**Records supplied**.
····················

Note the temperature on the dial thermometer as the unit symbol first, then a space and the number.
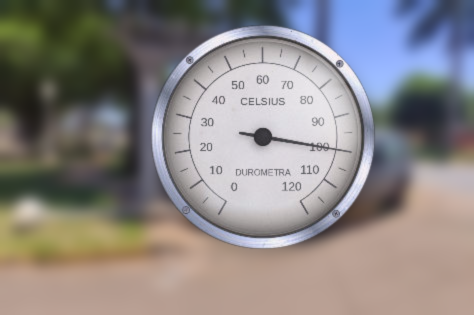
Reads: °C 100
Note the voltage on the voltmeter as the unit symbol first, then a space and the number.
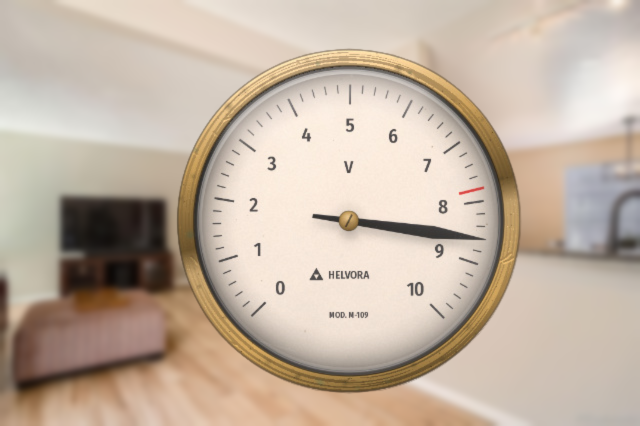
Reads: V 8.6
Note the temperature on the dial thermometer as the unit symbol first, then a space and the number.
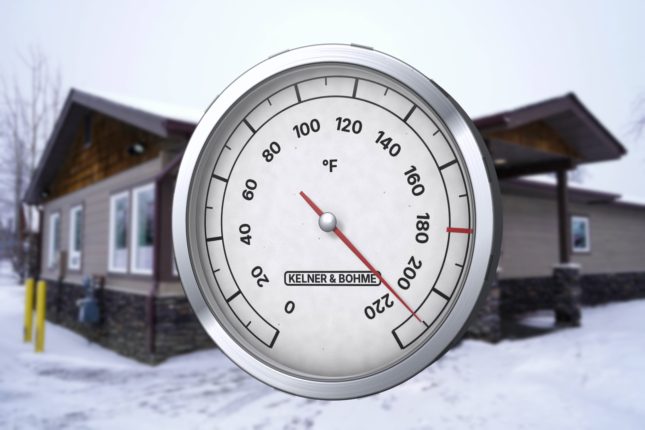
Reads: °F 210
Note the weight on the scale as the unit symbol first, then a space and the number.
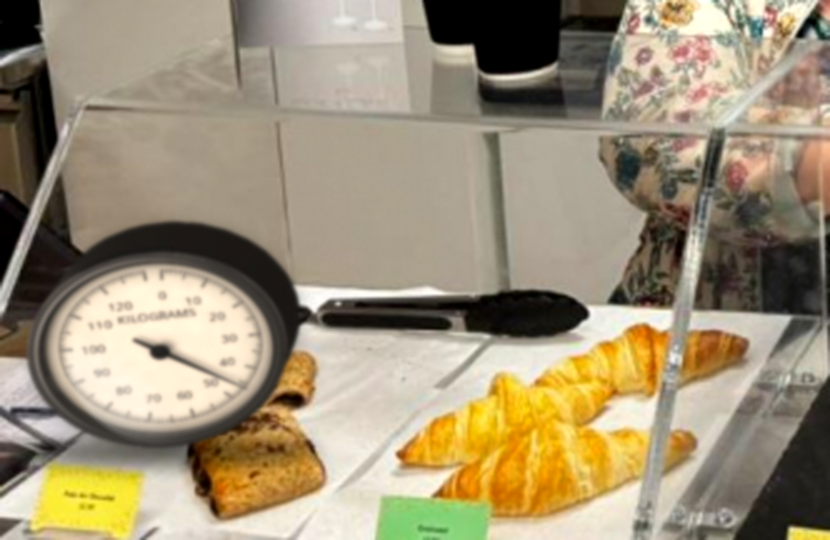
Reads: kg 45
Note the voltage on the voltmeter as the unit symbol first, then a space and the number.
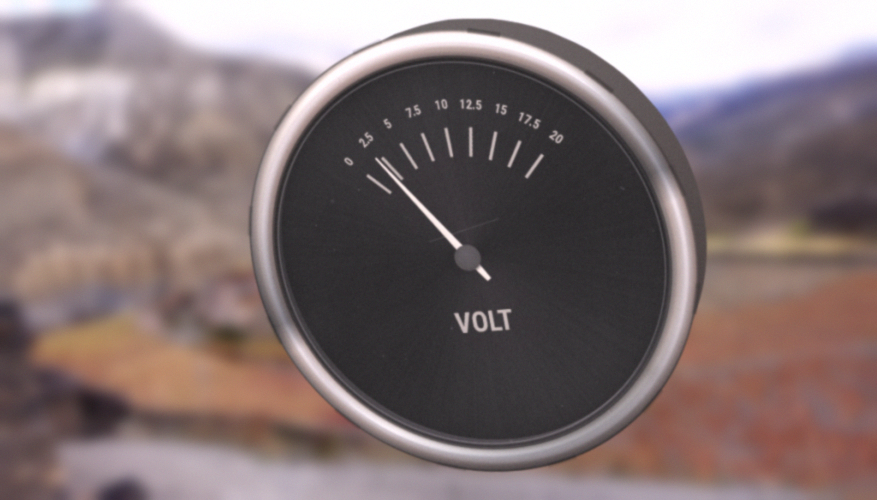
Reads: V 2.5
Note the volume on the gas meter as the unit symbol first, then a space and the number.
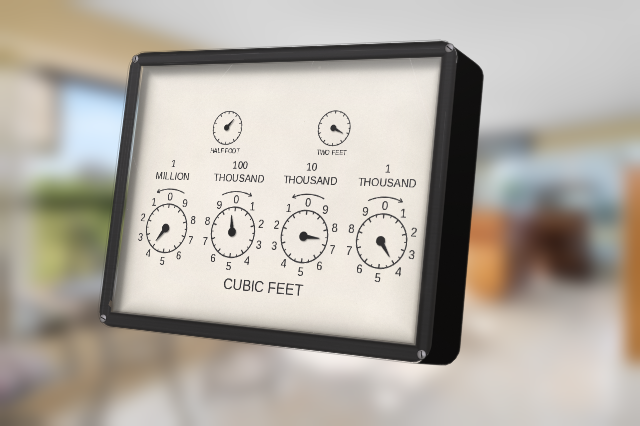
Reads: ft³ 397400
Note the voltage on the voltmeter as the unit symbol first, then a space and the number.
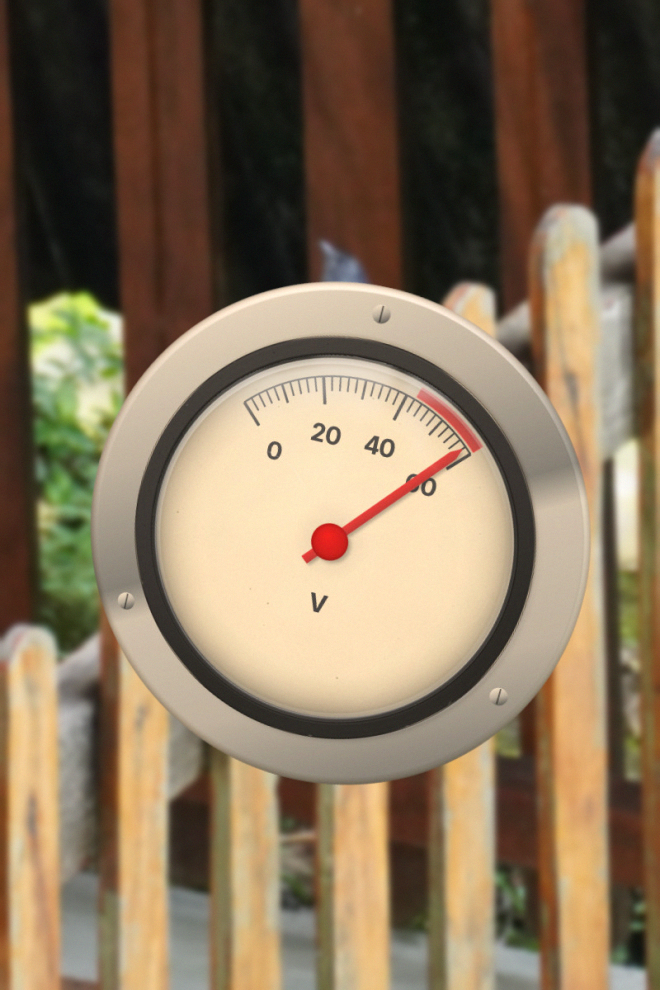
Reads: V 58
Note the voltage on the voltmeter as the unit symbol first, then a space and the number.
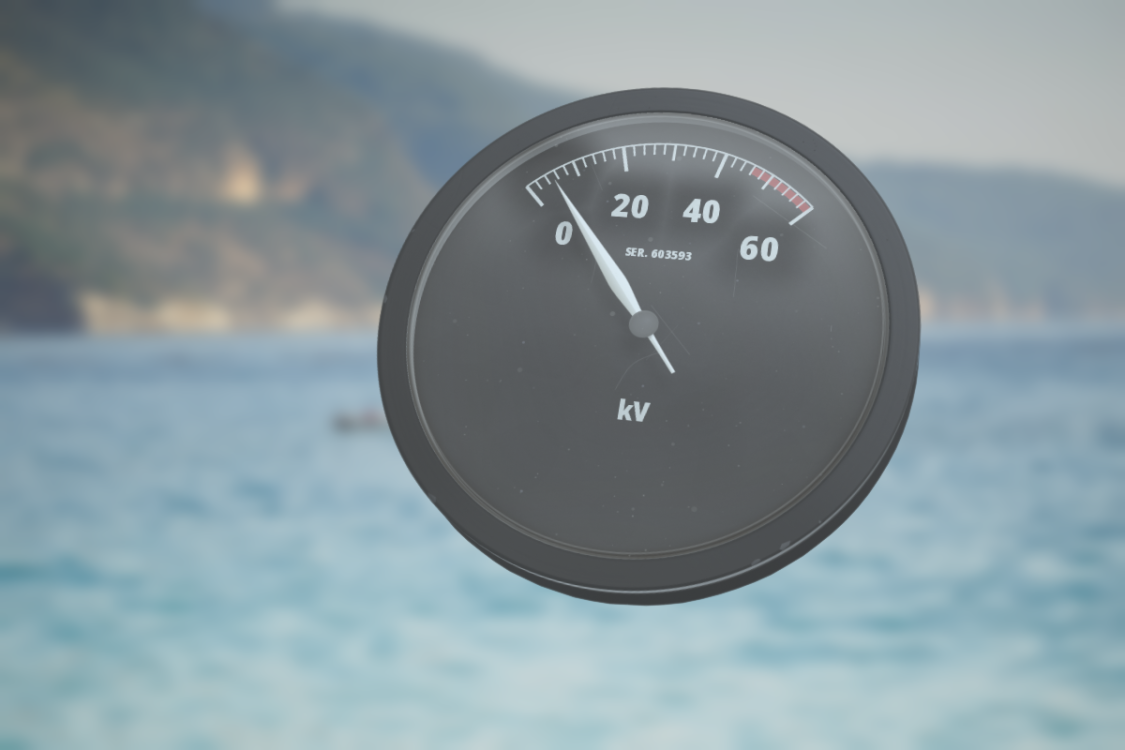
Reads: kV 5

····················

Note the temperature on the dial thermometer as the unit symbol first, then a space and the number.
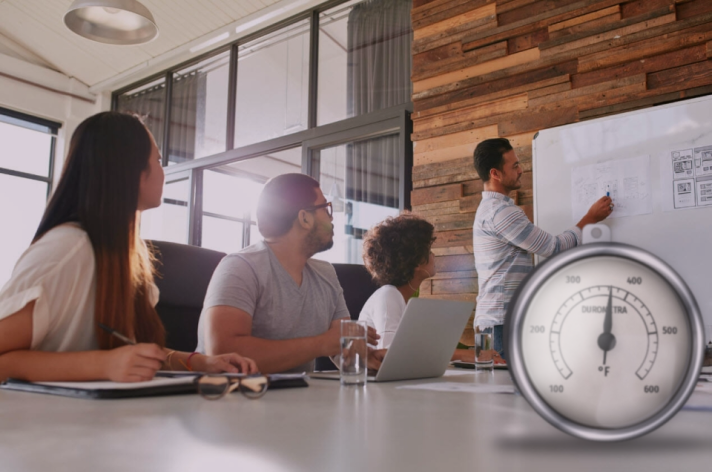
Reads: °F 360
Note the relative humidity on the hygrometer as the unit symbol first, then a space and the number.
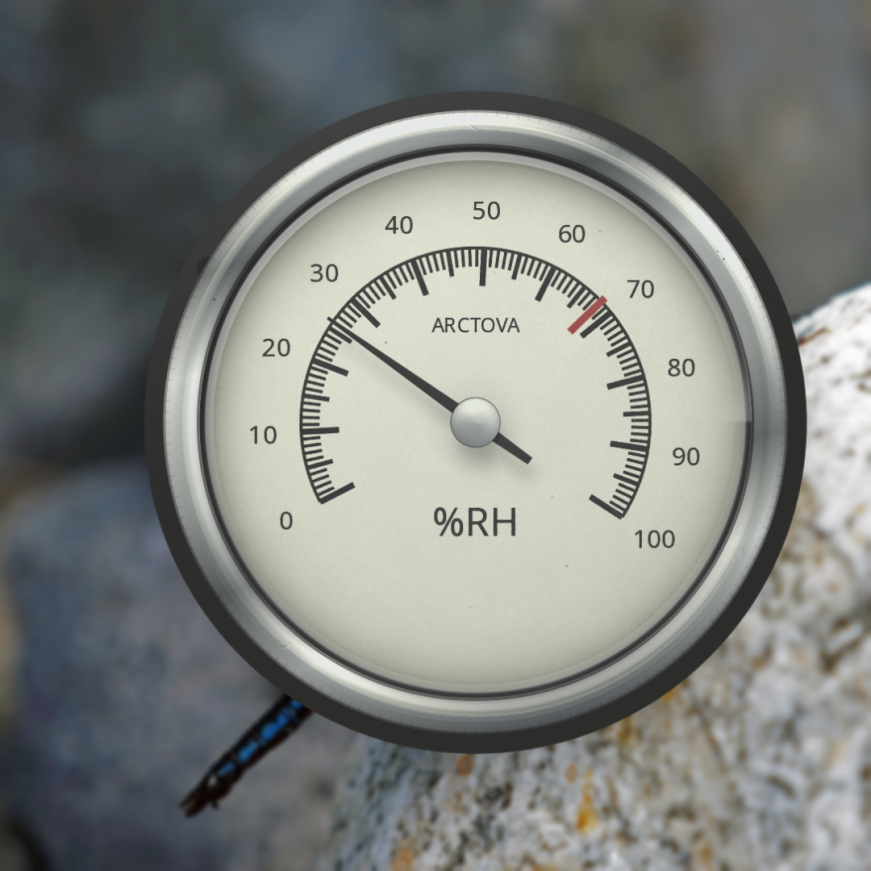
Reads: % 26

····················

**Work to complete**.
Reproduce word for word the lines of the records above, starting at the line that contains "Note the weight" and ending at the line that contains "Reads: kV 5". Leave out the pictures.

**Your solution**.
Note the weight on the scale as the unit symbol first, then a space and the number.
Reads: kg 45
Note the voltage on the voltmeter as the unit symbol first, then a space and the number.
Reads: V 2.5
Note the volume on the gas meter as the unit symbol first, then a space and the number.
Reads: ft³ 397400
Note the voltage on the voltmeter as the unit symbol first, then a space and the number.
Reads: V 58
Note the voltage on the voltmeter as the unit symbol first, then a space and the number.
Reads: kV 5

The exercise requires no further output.